Lim Kit Siang

Ruling party leaders are dangerously disconnected from the grass roots.

Wall Street Journal
July 29, 2015

OPINION

The scandal engulfing Malaysian politics isn’t getting any easier for Prime Minister Najib Razak. On Sunday Deputy Prime Minister Muhyiddin Yassin broke ranks with his boss and urged him to answer questions swirling around state-owned investment fund 1MDB. On Tuesday the Prime Minister sacked Mr. Muhyiddin and also replaced the Attorney General leading an investigation into the fund.

The firestorm began July 3, when the Journal reported that Malaysian-government investigators found evidence that nearly $700 million linked to 1MDB transited through Prime Minister Najib’s personal accounts. Those documents can now be viewed on WSJ.com. The origin and ultimate destination of the money is not clear.

Mr. Najib’s office denied that the report was true and called it “political sabotage.” But that is not enough for Mr. Muhyiddin. On Sunday he warned that grass-roots support for the ruling United Malays National Organization (UMNO) is evaporating because its leaders aren’t offering a public explanation for what happened with 1MDB. “We cannot explain properly because even we don’t know the real facts, so who is going to tell us the real facts, it should be the Prime Minister, true or not,” the Star newspaper quoted him saying.

Mr. Muhyiddin remains Deputy President of UMNO, but that could change when the ruling party’s Supreme Council is scheduled to meet on Friday. Mr. Najib’s support among the top ranks appears secure, so he may push his former heir apparent out of the leadership.

That is unlikely to be the end of the power struggle. Mr. Muhyiddin seems to have taken the pulse of the party’s base and calculated that Mr. Najib’s days are numbered. After the cabinet reshuffle, he urged his supporters to remain loyal to the party, which may signal that he is prepared to wait rather than try to depose Mr. Najib in an internal putsch or move to the opposition.

If the 1MDB scandal does bring down Mr.

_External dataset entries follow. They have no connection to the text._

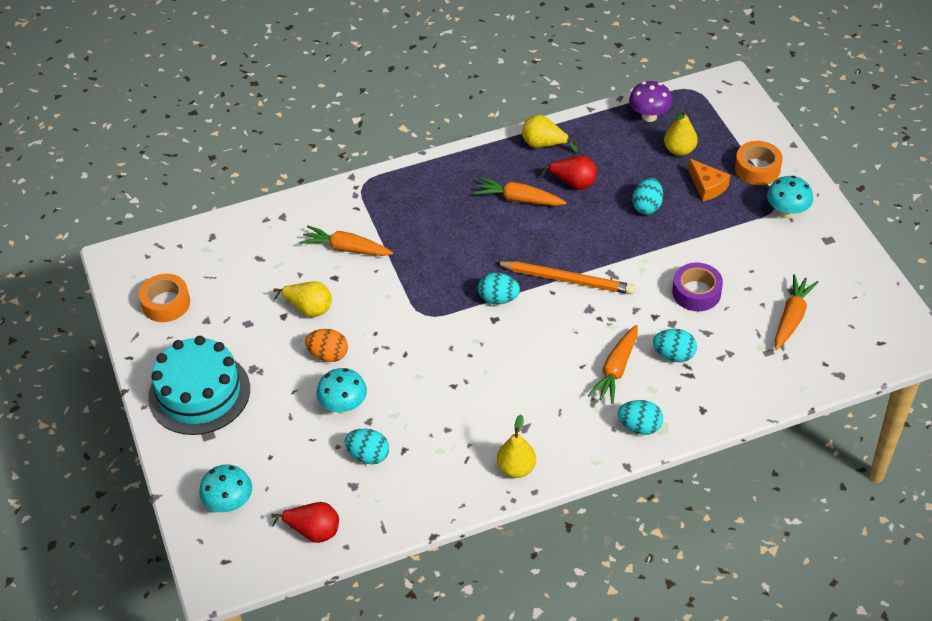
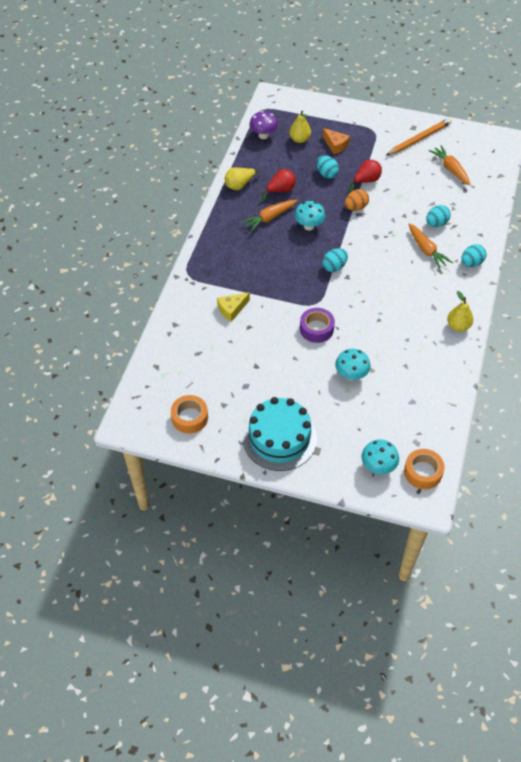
camera: 55 degrees left, 5 degrees up
(309, 308) = (262, 351): yellow pear -> none
(313, 531) = (430, 437): red pear -> red pear (366, 181)
(328, 355) = (306, 361): orange egg -> orange egg (355, 207)
(346, 249) = (232, 309): orange carrot -> yellow cheese
(368, 455) = (396, 383): turquoise egg -> none
(567, 280) = (347, 233): orange pencil -> orange pencil (419, 139)
(696, 292) = (403, 191): purple tape -> purple tape (316, 329)
(707, 186) = (335, 145): orange cheese -> orange cheese turned 45 degrees clockwise
(757, 169) = (342, 121): orange tape -> orange tape (423, 472)
(787, 212) = (381, 129): turquoise mushroom -> turquoise mushroom (309, 226)

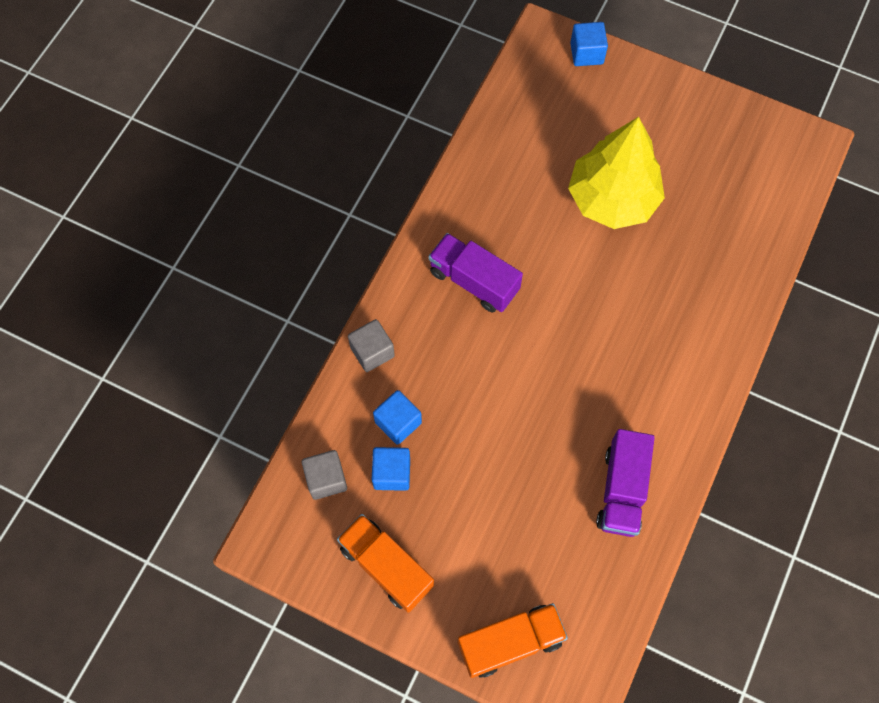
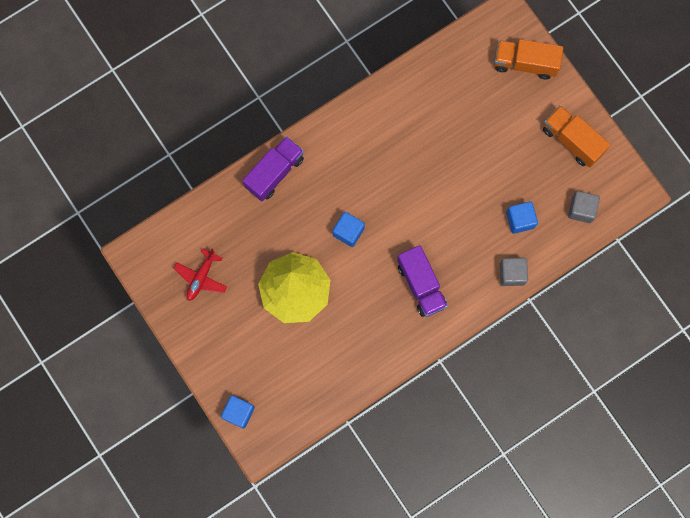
camera: 150 degrees left, 10 degrees up
(386, 566) = (572, 140): orange truck -> orange truck turned 150 degrees clockwise
(392, 473) = (540, 191): blue cube -> blue cube (348, 232)
(621, 490) = (411, 107): purple truck -> purple truck (274, 172)
(725, 158) = (201, 277): none -> red plane

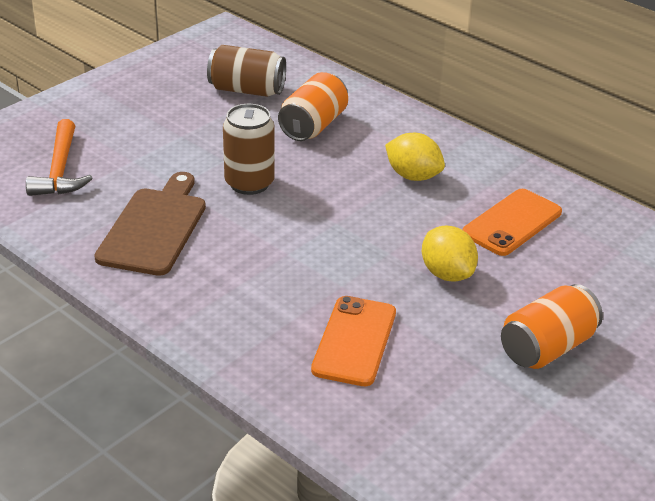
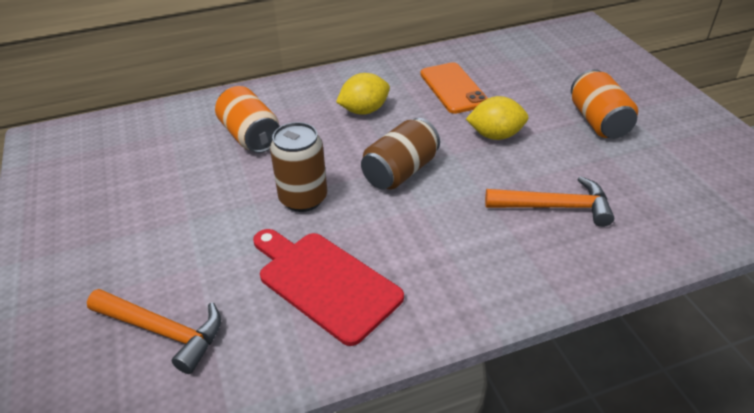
camera: 60 degrees left, 5 degrees up
(154, 228) = (325, 283): brown cutting board -> red cutting board
(247, 90) = (157, 156): brown can -> brown can (400, 171)
(354, 341) = (555, 207): orange phone -> orange hammer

Najib, Mr. Muhyiddin’s public break puts him in a better position to step in as a reformer. But his career up to this point has been typical of an UMNO party boss: He found the right mentors to move up the patronage ladder and in turn gained the loyalty of those he brought up with him. That makes him an unlikely figure to clean house thoroughly.

Meanwhile, Malaysians are busy handicapping Mr. Muhyiddin’s chances of deposing the Prime Minister in the coming weeks. Many speculate that he overestimated the effect that the scandal will have on Malaysian politics. He said Sunday that UMNO would lose a general election if it were held today, but this government still has three years before it must call a poll.

It is also possible that Mr. Muhyiddin has underestimated the backlash building against UMNO’s leaders. Already the party’s support is precarious; in the 2013 election the ruling coalition won a majority of seats but lost the popular vote. 1MDB’s mismanagement of $11 billion in borrowed funds on Mr. Najib’s watch exposes the rot built up over six decades of one-party rule.

Mr. Najib’s brother Nazir Razak mused last year that their father, also a Prime Minister, maintained a modest lifestyle. The understated barb was not lost on Malaysians, who are all too aware of the wealth their leaders amassed in recent decades.

If Mr. Muhyiddin sits back and waits for the leadership of an unreformed UMNO to fall into his lap, he may be disappointed. It’s hard to escape the feeling that Malaysia is approaching a tipping point when its citizens demand a change in the institutions that have held back the country’s political and economic development.